The sheet bears a single hole, made by a handheld paper-punch, by which my father hung it on the wall. Not a pinprick at every corner for a set of controlling, prescriptive thumbtacks, but a single punched hole, for a loose pin. As it hangs on the wall of my home, I can see the wisdom of this choice. As the weather changes, it curls or flattens, the photo emulsion holding tight as the paper backing swells or shrinks with humidity. Thus, as an object, this tattered sheet remains somewhat alive, imperceptibly animating the ghostly impressions of once-treasured tools that were lost, and then found again. Today, their yellowed white shadows, reassembling for a moment the lost items of widely scattered lifetimes, seem to embody the emptiness of time, and the inevitability of the loss of possession — of life, or love, or merely one’s grasp on a tooled stone — that haunts the human experience.

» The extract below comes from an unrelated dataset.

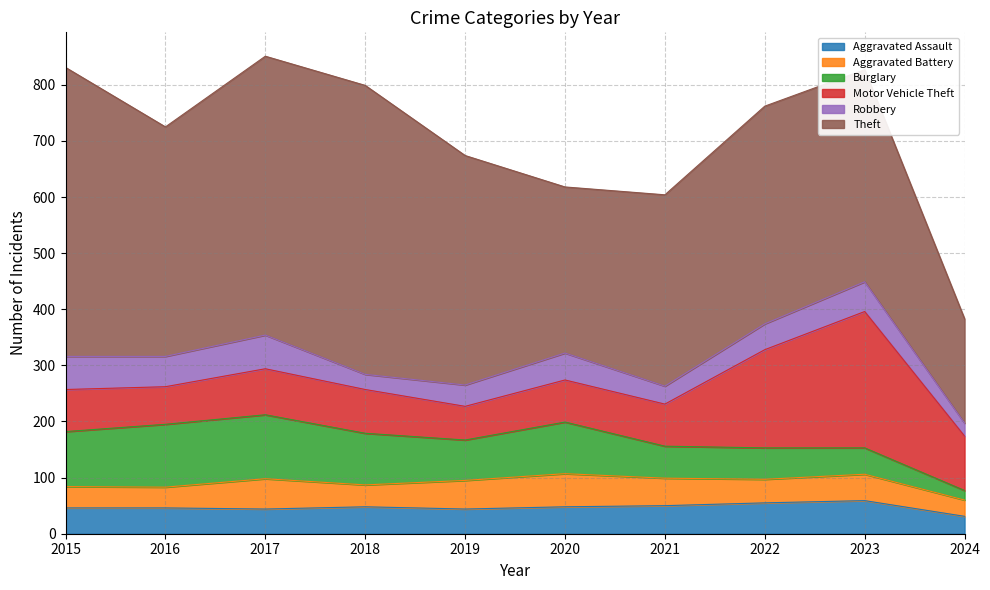

What is the total value across all series at 2015?

831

Indeed, many of these have been lost again. Only six have found their way to my possession, and largely by accident. They are the specimens found by a sibling, who in youth was much luckier than me, and at some point had apparently segregated them from the family collection, shortly before he unexpectedly died. Via his possessions, some of which I later inherited, they avoided whatever fate the others found, which are as lost to me as if they had been left in the bark of a tree.

Our understanding of the found artifacts of ancient peoples has gradually progressed from one of naïve curiosity to one that better appreciates the contexts that they communicate. 

Even the assumption that Tisquantum was teaching an agricultural secret of his tribe is highly suspect. Given that he was brought back from Europe by the Newfoundland Company to work as a guide, it is more likely that he learned of fish fertilizer from the Company, whose rapacious fishing boats plying the virgin waters of Newfoundland produced an unmanageable surplus of fish:

…While he was working in Newfoundland, the Company had been overwhelmed by the abundance of fish to a point where they used them as fertilizer, so Squanto had learned the use of fish from colonists in Newfoundland and was merely passing on his new-found knowledge to the Pilgrims.

– Sanborn C. Brown, Wines & Beers of Old New England

Indeed, one would think that, in the subsistence culture of the native American, a fish in the hand would be worth at least as much as a speculative ear of corn in the fall [1]. The commercially extractive culture of the Europeans was much more likely to conceive of a rationale for viewing this valuable and preservable protein source as merely a fertilizer — and to then presume that the natives did the same.

Thus it is that the artifacts we find in the soil speak not only of bygone ways of life and past technologies, but also of the history and tradition they once embodied, and the tragedy that surrounded their decline. Judging from the abundance of modern debris scattered about and beneath the soil of this farm, our own way of life has already deposited its testimony, as if bound for a similar arc.

Technologies and the cultures they surround are destined to rise and fall. But in the fullness of time, all roads seem to circle back — to the things that are most fundamental, and ultimately, to the sifting of the earth.

. . .

Only a man harrowing clods
    In a slow silent walk
With an old horse that stumbles and nods
    Half asleep as they stalk.

Only thin smoke without flame
    From the heaps of couch-grass;
Yet this will go onward the same
    Though Dynasties pass.

Yonder a maid and her wight
    Come whispering by:
War’s annals will cloud into night
    Ere their story die.

— Thomas Hardy, ‘In Time of “The Breaking of Nations”‘

[1] Ceci, Lynn. “Fish Fertilizer: A Native North American Practice?” Science, vol. 188, no. 4183, 1975, pp. 26–30. JSTOR, Accessed 11 Aug 2022.